Bartlett and Albany Railroad

Overview
- Headquarters: Bartlett
- Locale: White Mountain National Forest
- Dates of operation: 1887–1893

Technical
- Track gauge: 4 ft 8+1⁄2 in (1,435 mm) standard gauge
- Length: 10 miles (16 km)

= Bartlett and Albany Railroad =

The Bartlett and Albany Railroad was a short-lived logging railroad in Carroll County, New Hampshire, in the United States.

The Bartlett and Albany ran from a sawmill and a junction with the Mountain Division in Bartlett, over Bear Notch, and down to a small rail yard near Passaconaway (in Albany). The route was unusual insofar as the highpoint was in the middle. As a result, the grade was "uphill both ways," limiting the load that could be carried.

The railway had just one locomotive, a 2-6-0 bought new from the Portland Company.
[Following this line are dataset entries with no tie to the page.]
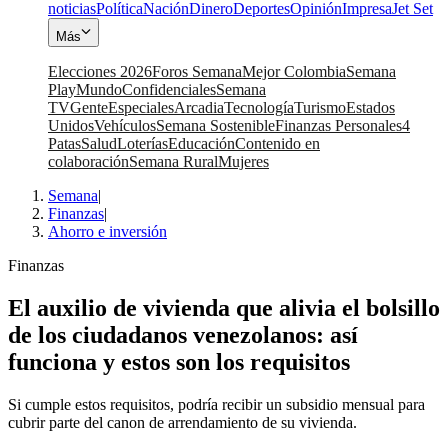
noticias
Política
Nación
Dinero
Deportes
Opinión
Impresa
Jet Set
Más
Elecciones 2026
Foros Semana
Mejor Colombia
Semana
Play
Mundo
Confidenciales
Semana
TV
Gente
Especiales
Arcadia
Tecnología
Turismo
Estados
Unidos
Vehículos
Semana Sostenible
Finanzas Personales
4
Patas
Salud
Loterías
Educación
Contenido en
colaboración
Semana Rural
Mujeres
Semana
|
Finanzas
|
Ahorro e inversión
Finanzas
El auxilio de vivienda que alivia el bolsillo
de los ciudadanos venezolanos: así
funciona y estos son los requisitos
Si cumple estos requisitos, podría recibir un subsidio mensual para
cubrir parte del canon de arrendamiento de su vivienda.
There was only one round trip daily, bringing supplies over Bear Notch to the logging camps and then bringing logs to the sawmill in Bartlett. There were also a couple of small sawmills near Passaconaway from which sawn lumber was shipped. The afternoon was spent switching cars at the mill. The railway never had a passenger car.

The railway ceased operations in 1894 when the area was logged out. Today, Bear Notch Road follows the right of way from Bartlett and over Bear Notch before diverging to the east.